### DOCUMENT EXTRACT

A friend of mine (let's call him Jim), asked me for advice on an tricky situation where I'm not sure how to handle it either. So maybe one of you can help how to approach it.

Jim actually is working in a young company. The product is still in development so it is important for them to finalize the product as soon as possible. They make team meetings on daily base (he was saying something about scrum but that it is anyway totally diferent... what ever...), but "recently" he got asigned a project (a standalone application) where his progress isn't that easy to track. After he noticed that, his motivation to focus on work got lost over time. He feels uncomfortable with that situation but is lacking of self-discipline to force himself to make his job as long their is enough time left1.

The 2 main problems for Jim, he told me and I was aggreeing are:

  • No given milestones, just a requirement, and when it has to be accomplished.

  • No consequences of missing the deadline.

Also he told me about his previous 2 week deadline which he missed, that when he had the timepressure he felt like beeing very productive and focused.

But his boss rarely gives strict deadlines, and even if he does, his boss handles the deadline more like asking for a favour, than ordering it.

### WRITTEN REQUEST 1
Locate each line in the entries below that contains the string "middle", and copy those lines. Treat uppercase and lowercase as different.

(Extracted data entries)
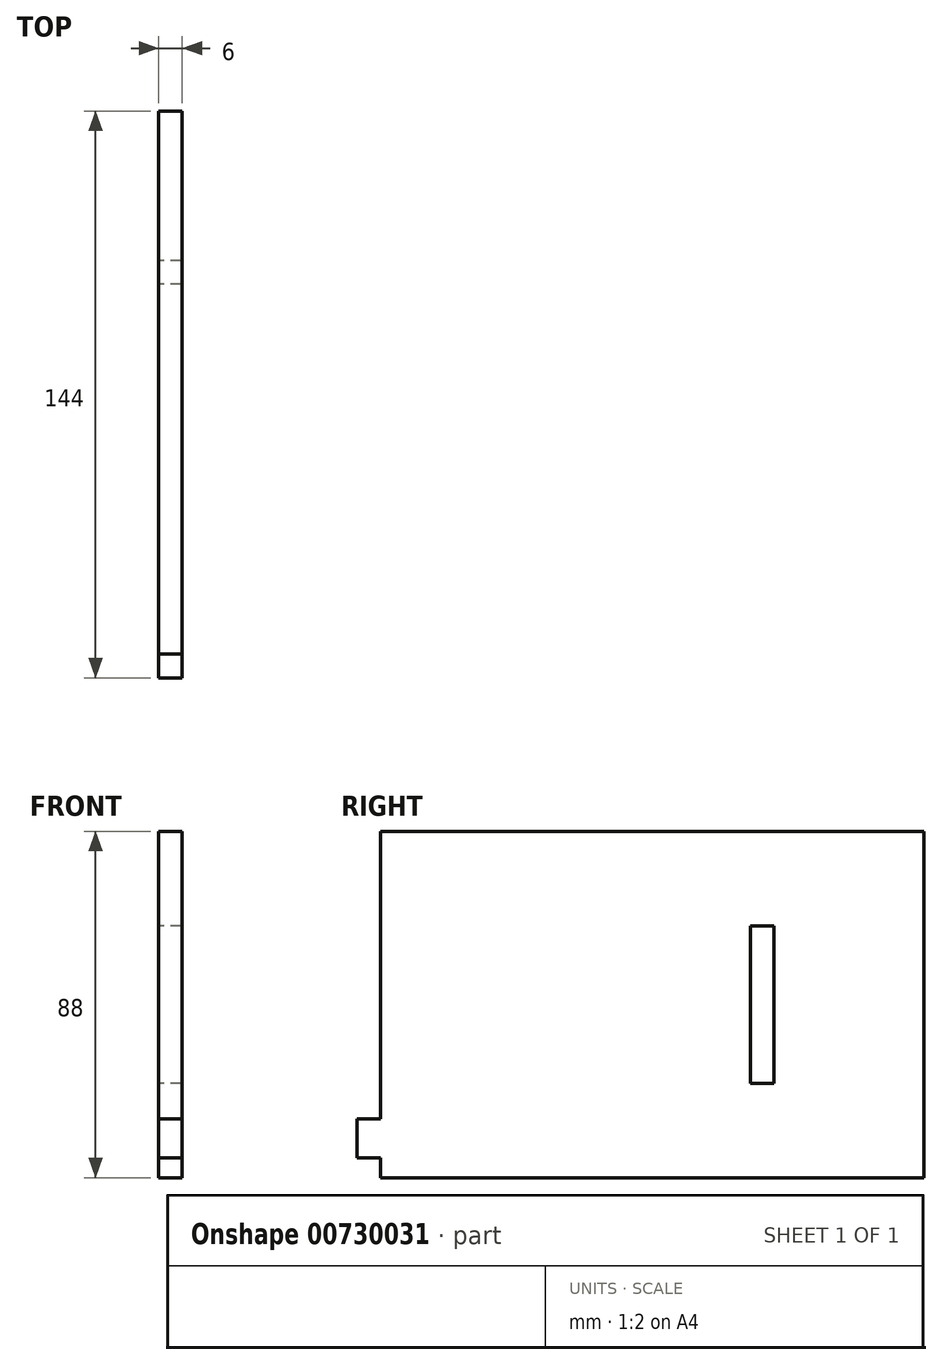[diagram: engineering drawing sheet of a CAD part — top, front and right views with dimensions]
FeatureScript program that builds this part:
annotation { "Feature Type Name" : "Feature", "Feature Type Description" : "" }
export const myFeature = defineFeature(function(context is Context, id is Id, definition is map)
    precondition{}
    {
        {
            var Q0;
            Q0=qCreatedBy(makeId("Right.planeOp"),FACE);
            var sketch = newSketch(context, id + "F0", { "sketchPlane" : qUnion([Q0])});
            skLineSegment(sketch, "E0", {"start": v(66.06, -36.03) * mm, "end": v(-71.94, -36.03) * mm});
            skLineSegment(sketch, "E1", {"start": v(-71.94, -36.03) * mm, "end": v(-71.94, -31.03) * mm});
            skLineSegment(sketch, "E2", {"start": v(-71.94, -31.03) * mm, "end": v(-77.94, -31.03) * mm});
            skLineSegment(sketch, "E3", {"start": v(-77.94, -31.03) * mm, "end": v(-77.94, -21.03) * mm});
            skLineSegment(sketch, "E4", {"start": v(-77.94, -21.03) * mm, "end": v(-71.94, -21.03) * mm});
            skLineSegment(sketch, "E5", {"start": v(-71.94, -21.03) * mm, "end": v(-71.94, 51.97) * mm});
            skLineSegment(sketch, "E6", {"start": v(-71.94, 51.97) * mm, "end": v(66.06, 51.97) * mm});
            skLineSegment(sketch, "E7", {"start": v(66.06, 51.97) * mm, "end": v(66.06, -36.03) * mm});
            skLineSegment(sketch, "E8", {"start": v(28.06, -12.03) * mm, "end": v(22.06, -12.03) * mm});
            skLineSegment(sketch, "E9", {"start": v(22.06, -12.03) * mm, "end": v(22.06, 27.97) * mm});
            skLineSegment(sketch, "E10", {"start": v(22.06, 27.97) * mm, "end": v(28.06, 27.97) * mm});
            skLineSegment(sketch, "E11", {"start": v(28.06, 27.97) * mm, "end": v(28.06, -12.03) * mm});
            skSolve(sketch);
        }
        {
            var Q0;
            Q0 = qSketchRegion(id + "F0", true);
            extrude(context, id + "F1", {"entities" : qUnion([Q0]), "depth" : 6 * mm, "offsetDistance" : 25 * mm});
        }
    });
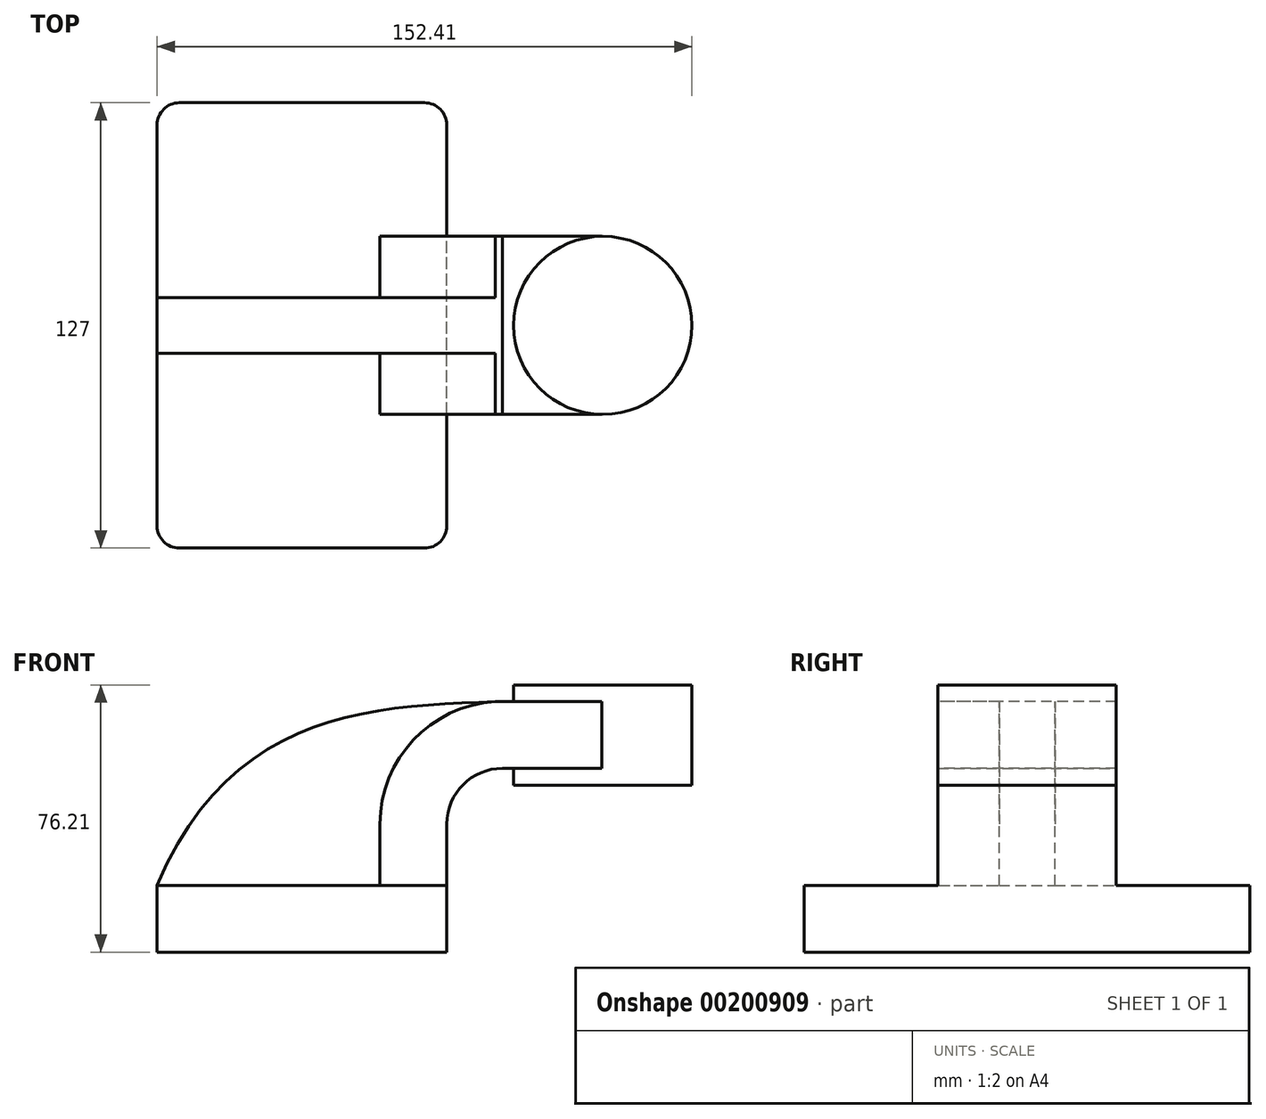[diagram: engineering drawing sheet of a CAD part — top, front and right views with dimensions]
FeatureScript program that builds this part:
annotation { "Feature Type Name" : "Feature", "Feature Type Description" : "" }
export const myFeature = defineFeature(function(context is Context, id is Id, definition is map)
    precondition{}
    {
        {
            var Q0;
            Q0=qCreatedBy(makeId("Front.planeOp"),FACE);
            var sketch = newSketch(context, id + "F0", { "sketchPlane" : qUnion([Q0])});
            skLineSegment(sketch, "E0.bottom", {"start": v(-41.28, 9.52) * mm, "end": v(41.27, 9.53) * mm});
            skLineSegment(sketch, "E0.top", {"start": v(-41.28, -9.53) * mm, "end": v(41.28, -9.53) * mm});
            skLineSegment(sketch, "E0.left", {"start": v(-41.28, 9.52) * mm, "end": v(-41.27, -9.53) * mm});
            skLineSegment(sketch, "E0.right", {"start": v(41.28, 9.53) * mm, "end": v(41.28, -9.52) * mm});
            skPoint(sketch, "E0.middle", {"position": v(0, 0) * mm});
            skLineSegment(sketch, "E1.bottom", {"start": v(111.12, 38.1) * mm, "end": v(60.32, 38.1) * mm});
            skLineSegment(sketch, "E1.top", {"start": v(111.12, 66.68) * mm, "end": v(60.32, 66.68) * mm});
            skLineSegment(sketch, "E1.left", {"start": v(111.12, 38.1) * mm, "end": v(111.12, 66.67) * mm});
            skLineSegment(sketch, "E1.right", {"start": v(60.32, 38.1) * mm, "end": v(60.32, 66.68) * mm});
            skPoint(sketch, "E1.middle", {"position": v(85.72, 52.39) * mm});
            skLineSegment(sketch, "E2", {"start": v(41.27, 9.53) * mm, "end": v(41.27, 27) * mm});
            skArc(sketch, "E3", {"start": v(41.27, 27) * mm, "mid": v(45.92, 38.23) * mm, "end": v(57.15, 42.88) * mm});
            skLineSegment(sketch, "E4", {"start": v(57.15, 42.88) * mm, "end": v(85.5, 42.88) * mm});
            skLineSegment(sketch, "E5.0", {"start": v(57.15, 61.93) * mm, "end": v(85.5, 61.93) * mm});
            skArc(sketch, "E5.1", {"start": v(22.23, 27) * mm, "mid": v(32.45, 51.7) * mm, "end": v(57.15, 61.93) * mm});
            skLineSegment(sketch, "E5.2", {"start": v(22.22, 9.53) * mm, "end": v(22.22, 27) * mm});
            skLineSegment(sketch, "E6", {"start": v(85.5, 42.88) * mm, "end": v(85.5, 61.93) * mm});
            skFitSpline(sketch, "E7", {"points": [v(-41.28, 9.52) * mm, v(57.15, 61.93) * mm], "startDerivative": vector(62.49, 149.58) * mm, "endDerivative": vector(110.55, 3.2) * mm});
            skLineSegment(sketch, "E8", {"start": v(60.32, 61.93) * mm, "end": v(60.32, 66.68) * mm});
            skLineSegment(sketch, "E9", {"start": v(85.72, 52.39) * mm, "end": v(85.72, 66.68) * mm});
            skLineSegment(sketch, "E10", {"start": v(85.72, 52.39) * mm, "end": v(85.72, 38.1) * mm});
            skSolve(sketch);
        }
        {
            var Q0;
            Q0=makeQuery(id+"F0.imprint","IMPRINT",FACE,{"disambiguationData":[TD([[makeQuery(id+"F0.imprint","IMPRINT",EDGE,{"derivedFrom":sQuery(id+"F0.wireOp",EDGE,"E0.top")}),1.0]])]});
            extrude(context, id + "F1", {"entities" : qUnion([Q0]), "endBound" : BoundingType.SYMMETRIC, "depth" : 127 * mm});
        }
        {
            var Q0;
            {var subQ1=sQuery(id+"F0.wireOp",EDGE,"E2");Q0=makeQuery(id+"F0.imprint","IMPRINT",FACE,{"disambiguationData":[TD([[makeQuery(id+"F0.imprint","IMPRINT",EDGE,{"derivedFrom":subQ1}),1.0]])]});}
            var Q1;
            {var subQ3=sQuery(id+"F0.wireOp",EDGE,"E6");var subQ5=sQuery(id+"F0.wireOp",EDGE,"E4");var subQ6=makeQuery(id+"F0.imprint","INTERSECT",VERTEX,{"derivedFrom":[subQ5,subQ3]});Q1=makeQuery(id+"F0.imprint","IMPRINT",FACE,{"disambiguationData":[TD([[makeQuery(id+"F0.imprint","IMPRINT",EDGE,{"disambiguationData":[TD([[subQ6,1.0]])],"derivedFrom":subQ5}),1.0]])]});}
            extrude(context, id + "F2", {"entities" : qUnion([Q0, Q1]), "operationType" : NewBodyOperationType.ADD, "endBound" : BoundingType.SYMMETRIC, "depth" : 50.8 * mm});
        }
        {
            var Q0;
            {var subQ3=sQuery(id+"F0.wireOp",EDGE,"E5.2");Q0=makeQuery(id+"F0.imprint","IMPRINT",FACE,{"disambiguationData":[TD([[makeQuery(id+"F0.imprint","IMPRINT",EDGE,{"derivedFrom":subQ3}),1.0]])]});}
            extrude(context, id + "F3", {"entities" : qUnion([Q0]), "operationType" : NewBodyOperationType.ADD, "endBound" : BoundingType.SYMMETRIC, "depth" : 15.88 * mm});
        }
        {
            var Q0;
            {var subQ1=sQuery(id+"F0.wireOp",EDGE,"E1.left");Q0=makeQuery(id+"F0.imprint","IMPRINT",FACE,{"disambiguationData":[TD([[makeQuery(id+"F0.imprint","IMPRINT",EDGE,{"derivedFrom":subQ1}),1.0]])]});}
            var Q1;
            Q1=sQuery(id+"F0.wireOp",EDGE,"E10");
            revolve(context, id + "F4", {"operationType" : NewBodyOperationType.ADD, "entities" : qUnion([Q0]), "axis" : qUnion([Q1]), "revolveType" : RevolveType.FULL});
        }
        {
            var Q0;
            Q0=makeQuery(id+"F1.opExtrude","CAP_EDGE",EDGE,{"disambiguationData":[OSD([sQuery(id+"F0.wireOp",EDGE,"E0.right")])],"isStart":false});
            var Q1;
            Q1=makeQuery(id+"F1.opExtrude","CAP_EDGE",EDGE,{"disambiguationData":[OSD([sQuery(id+"F0.wireOp",EDGE,"E0.left")])],"isStart":false});
            var Q2;
            Q2=makeQuery(id+"F1.opExtrude","CAP_EDGE",EDGE,{"disambiguationData":[OSD([sQuery(id+"F0.wireOp",EDGE,"E0.right")])],"isStart":true});
            var Q3;
            Q3=makeQuery(id+"F1.opExtrude","CAP_EDGE",EDGE,{"disambiguationData":[OSD([sQuery(id+"F0.wireOp",EDGE,"E0.left")])],"isStart":true});
            fillet(context, id + "F5", {"entities" : qUnion([Q0, Q1, Q2, Q3]), "radius" : 6.35 * mm, "tangentPropagation" : true, "allowEdgeOverflow" : false});
        }
    });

### WRITTEN REQUEST 2
Transcribe the passage of the post about Jim's work situation above, everything from "Jim actually is" down to "missing the deadline.".

### CORRECT OUTPUT 1
            skPoint(sketch, "E0.middle", {"position": v(0, 0) * mm});
            skPoint(sketch, "E1.middle", {"position": v(85.72, 52.39) * mm});

### CORRECT OUTPUT 2
Jim actually is working in a young company. The product is still in development so it is important for them to finalize the product as soon as possible. They make team meetings on daily base (he was saying something about scrum but that it is anyway totally diferent... what ever...), but "recently" he got asigned a project (a standalone application) where his progress isn't that easy to track. After he noticed that, his motivation to focus on work got lost over time. He feels uncomfortable with that situation but is lacking of self-discipline to force himself to make his job as long their is enough time left1.

The 2 main problems for Jim, he told me and I was aggreeing are:

  • No given milestones, just a requirement, and when it has to be accomplished.

  • No consequences of missing the deadline.